In der Nacht zum Samstag kommt die Kaltfront weiter südwärts voran, wodurch sich
Schauer und Gewitter auf den Süden beschränken. ICON-D2 rechnet mit mehreren
Clustern, während sich die Aktivität im SuperHD in Grenzen hält. Postfrontal
lockert die Bewölkung im Nordwesten weiter auf. Ganz im Nordwesten ziehen einige
schwache Schauer im Trogbereich herein.

Samstag … zieht der Trog ab und hinterlässt eine recht glatte, leicht
konfluente Höhenströmung.
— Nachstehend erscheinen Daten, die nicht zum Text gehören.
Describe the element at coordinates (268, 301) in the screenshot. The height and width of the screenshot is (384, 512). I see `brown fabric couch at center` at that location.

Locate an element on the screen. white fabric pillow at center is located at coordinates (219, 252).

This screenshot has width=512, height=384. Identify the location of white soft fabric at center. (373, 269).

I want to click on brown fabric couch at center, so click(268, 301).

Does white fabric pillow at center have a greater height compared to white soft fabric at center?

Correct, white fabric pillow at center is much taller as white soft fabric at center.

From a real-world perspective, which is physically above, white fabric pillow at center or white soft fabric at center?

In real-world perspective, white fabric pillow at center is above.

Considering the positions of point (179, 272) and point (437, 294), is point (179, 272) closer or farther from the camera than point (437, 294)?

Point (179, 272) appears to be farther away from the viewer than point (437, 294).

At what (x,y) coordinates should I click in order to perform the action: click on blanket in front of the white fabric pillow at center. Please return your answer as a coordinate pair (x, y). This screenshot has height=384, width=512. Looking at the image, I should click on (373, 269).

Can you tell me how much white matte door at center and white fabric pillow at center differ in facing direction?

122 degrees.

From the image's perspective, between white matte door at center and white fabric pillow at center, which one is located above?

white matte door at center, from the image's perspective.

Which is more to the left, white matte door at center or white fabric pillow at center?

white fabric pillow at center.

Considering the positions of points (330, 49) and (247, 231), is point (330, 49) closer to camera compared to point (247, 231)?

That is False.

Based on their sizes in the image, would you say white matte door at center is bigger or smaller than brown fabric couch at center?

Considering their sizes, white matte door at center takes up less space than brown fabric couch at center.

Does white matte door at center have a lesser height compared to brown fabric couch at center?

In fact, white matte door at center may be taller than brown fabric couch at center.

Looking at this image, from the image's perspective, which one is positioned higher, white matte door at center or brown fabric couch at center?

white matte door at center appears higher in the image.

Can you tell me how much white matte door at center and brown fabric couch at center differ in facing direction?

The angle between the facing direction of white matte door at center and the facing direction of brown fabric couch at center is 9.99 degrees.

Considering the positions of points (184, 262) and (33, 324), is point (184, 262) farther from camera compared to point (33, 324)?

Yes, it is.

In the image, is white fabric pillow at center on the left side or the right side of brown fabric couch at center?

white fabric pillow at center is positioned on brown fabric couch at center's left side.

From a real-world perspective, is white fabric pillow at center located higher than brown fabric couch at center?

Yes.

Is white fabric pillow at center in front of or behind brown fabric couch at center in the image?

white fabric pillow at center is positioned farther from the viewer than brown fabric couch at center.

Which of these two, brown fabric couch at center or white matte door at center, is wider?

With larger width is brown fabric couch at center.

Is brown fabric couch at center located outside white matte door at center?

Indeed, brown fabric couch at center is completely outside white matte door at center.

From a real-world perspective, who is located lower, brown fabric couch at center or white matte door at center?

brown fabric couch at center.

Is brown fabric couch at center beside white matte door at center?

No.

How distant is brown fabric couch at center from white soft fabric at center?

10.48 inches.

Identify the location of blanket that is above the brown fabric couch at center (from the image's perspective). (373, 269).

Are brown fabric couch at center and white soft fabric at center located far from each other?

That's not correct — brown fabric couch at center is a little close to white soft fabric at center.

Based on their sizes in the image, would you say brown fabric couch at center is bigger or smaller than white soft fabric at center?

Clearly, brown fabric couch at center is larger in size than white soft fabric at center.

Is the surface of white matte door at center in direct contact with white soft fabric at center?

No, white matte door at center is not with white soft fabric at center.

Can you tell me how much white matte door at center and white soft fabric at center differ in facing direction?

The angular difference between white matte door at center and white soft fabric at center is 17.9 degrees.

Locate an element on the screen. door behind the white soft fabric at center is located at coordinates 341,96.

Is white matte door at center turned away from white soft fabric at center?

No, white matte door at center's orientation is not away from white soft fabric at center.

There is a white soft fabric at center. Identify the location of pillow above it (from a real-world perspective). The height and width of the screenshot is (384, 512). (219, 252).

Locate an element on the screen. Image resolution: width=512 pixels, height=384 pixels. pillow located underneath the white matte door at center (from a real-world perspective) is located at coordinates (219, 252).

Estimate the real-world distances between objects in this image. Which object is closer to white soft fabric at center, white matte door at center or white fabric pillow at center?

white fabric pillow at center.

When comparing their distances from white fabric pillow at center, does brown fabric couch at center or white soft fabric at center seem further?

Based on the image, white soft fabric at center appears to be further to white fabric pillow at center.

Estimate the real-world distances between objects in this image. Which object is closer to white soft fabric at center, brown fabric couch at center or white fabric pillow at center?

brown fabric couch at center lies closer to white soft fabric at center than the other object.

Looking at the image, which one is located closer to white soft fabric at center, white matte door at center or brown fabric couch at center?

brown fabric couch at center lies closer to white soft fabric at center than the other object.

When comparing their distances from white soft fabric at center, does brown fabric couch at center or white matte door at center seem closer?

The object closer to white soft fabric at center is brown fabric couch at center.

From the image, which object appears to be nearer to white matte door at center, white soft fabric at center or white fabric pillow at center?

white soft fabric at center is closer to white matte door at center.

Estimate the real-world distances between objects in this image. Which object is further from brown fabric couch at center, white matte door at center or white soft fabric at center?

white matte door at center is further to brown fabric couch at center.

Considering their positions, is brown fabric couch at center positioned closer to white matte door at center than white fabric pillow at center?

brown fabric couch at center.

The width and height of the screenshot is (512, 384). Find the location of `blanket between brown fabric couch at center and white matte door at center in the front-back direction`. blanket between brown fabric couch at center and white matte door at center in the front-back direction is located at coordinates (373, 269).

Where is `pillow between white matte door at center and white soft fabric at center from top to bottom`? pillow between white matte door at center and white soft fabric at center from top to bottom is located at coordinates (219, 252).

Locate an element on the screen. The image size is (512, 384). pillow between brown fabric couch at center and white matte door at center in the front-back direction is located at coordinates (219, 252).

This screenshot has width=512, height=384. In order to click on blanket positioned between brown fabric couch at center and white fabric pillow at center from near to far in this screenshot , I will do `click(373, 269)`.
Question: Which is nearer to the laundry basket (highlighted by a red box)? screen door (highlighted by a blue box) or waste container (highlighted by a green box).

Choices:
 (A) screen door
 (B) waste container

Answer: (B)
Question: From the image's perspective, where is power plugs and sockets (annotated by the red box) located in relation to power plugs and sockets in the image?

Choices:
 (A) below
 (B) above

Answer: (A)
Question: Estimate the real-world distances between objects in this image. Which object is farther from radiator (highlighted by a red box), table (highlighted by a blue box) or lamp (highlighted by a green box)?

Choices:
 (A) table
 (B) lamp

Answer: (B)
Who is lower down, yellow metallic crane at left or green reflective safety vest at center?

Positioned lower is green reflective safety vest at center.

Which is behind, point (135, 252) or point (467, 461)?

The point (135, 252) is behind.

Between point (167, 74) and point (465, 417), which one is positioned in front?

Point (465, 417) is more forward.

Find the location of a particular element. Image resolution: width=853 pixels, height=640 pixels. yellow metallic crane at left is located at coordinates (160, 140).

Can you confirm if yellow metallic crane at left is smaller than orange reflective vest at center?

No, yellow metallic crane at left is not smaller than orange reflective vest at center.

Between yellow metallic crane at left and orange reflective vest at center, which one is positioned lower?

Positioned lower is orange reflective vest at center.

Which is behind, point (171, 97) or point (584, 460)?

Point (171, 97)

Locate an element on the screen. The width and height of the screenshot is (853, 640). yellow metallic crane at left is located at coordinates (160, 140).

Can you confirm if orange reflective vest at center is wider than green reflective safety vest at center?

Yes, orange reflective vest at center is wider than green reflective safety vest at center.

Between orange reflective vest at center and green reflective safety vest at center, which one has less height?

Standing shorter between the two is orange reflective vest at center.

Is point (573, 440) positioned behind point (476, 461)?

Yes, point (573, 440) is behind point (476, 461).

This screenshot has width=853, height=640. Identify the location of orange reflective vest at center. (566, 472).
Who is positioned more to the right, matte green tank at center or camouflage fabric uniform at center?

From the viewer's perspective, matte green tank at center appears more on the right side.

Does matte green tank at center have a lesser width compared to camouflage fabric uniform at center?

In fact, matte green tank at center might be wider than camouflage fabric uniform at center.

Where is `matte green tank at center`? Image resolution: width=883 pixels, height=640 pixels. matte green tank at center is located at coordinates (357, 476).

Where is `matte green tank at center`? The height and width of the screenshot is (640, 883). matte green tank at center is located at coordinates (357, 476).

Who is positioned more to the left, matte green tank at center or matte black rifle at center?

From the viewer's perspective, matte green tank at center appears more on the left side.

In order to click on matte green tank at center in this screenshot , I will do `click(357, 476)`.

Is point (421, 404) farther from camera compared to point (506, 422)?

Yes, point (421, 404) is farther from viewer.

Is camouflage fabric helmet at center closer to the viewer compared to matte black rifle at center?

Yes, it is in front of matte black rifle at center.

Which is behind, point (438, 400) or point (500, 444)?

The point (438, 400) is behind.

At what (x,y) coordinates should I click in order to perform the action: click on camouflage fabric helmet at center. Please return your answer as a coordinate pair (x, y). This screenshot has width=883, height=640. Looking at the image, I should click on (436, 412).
Gestützt durch Kaltluftadvektion verstärkt sich die
Hochdruckbrücke, die ausgehend vom Hoch westlich der Britischen Inseln über
Norddeutschland nach Osten reicht. In trockener und stabiler Luft scheint fast
überall die Sonne, begleitet von harmlosen Quellewolken im Tagesverlauf. Weiter
im Norden stoßen diese an eine Absinkinversion auf etwa 750 hPa und sorgen für
einen etwas wolkigeren Wettercharakter. Einzelne Schauer sind dort nicht
ausgeschlossen. Die Kaltfront verlässt uns Richtung Alpen, sodass auch ganz im
Süden eine deutliche Stabilisierung greift. Lediglich an und in den Alpen
verbleiben zum Abend Reste der feuchten Luft. Ob es dort nochmals für Gewitter
reicht ist fraglich.

Der Wind frischt tagsüber kräftig, böig auf und kommt meist aus nördlichen bis
östlichen Richtungen. Nur im Norden weht er aus Nordwesten mit einzelnen
(exponiert) steifen Böen rund um die Ostsee. Die Temperaturen liegen meist
zwischen 20 und 27°C, an der See etwas darunter.

Die Nacht zum Sonntag verläuft unter Einfluss der zonalen Hochdruckbrücke ruhig,
teils klar und meist kühl. Am Erdboden geht es unter 5°C. Nur im Süden (Reste
der feuchten Luft) und im Norden (Nähe zur Frontalzone) ziehen einige Wolken
durch, die keinen Regen bringen.

Sonntag … befinden wir uns in einer westlichen Höhenströmung. Dabei greift ein
wenig wetterwirksamer Trog auf Deutschland über. Denn im Bodendruckfeld breitet
sich der Keil des nachrückenden Azorenhochs über Norddeutschland aus. So äußert
sich der Trog allenfalls in einigen hohen oder mittelhohen Wolkenfeldern.
Stärker bewölkt bleibt es im Alpenvorland. Dort halten sich noch die Reste der
feuchten Luft. Ansonsten beginnt sich die eingeflossene kühlere Meeresluft unter
Absinken zu erwärmen.

Modellvergleich und -einschätzung
Die Lokalmodelle zeigen immer noch größere Unterschiede in den Simulationen der
Gewitter, sodass derzeit nur grobe gebiete herausgearbeitet werden kann.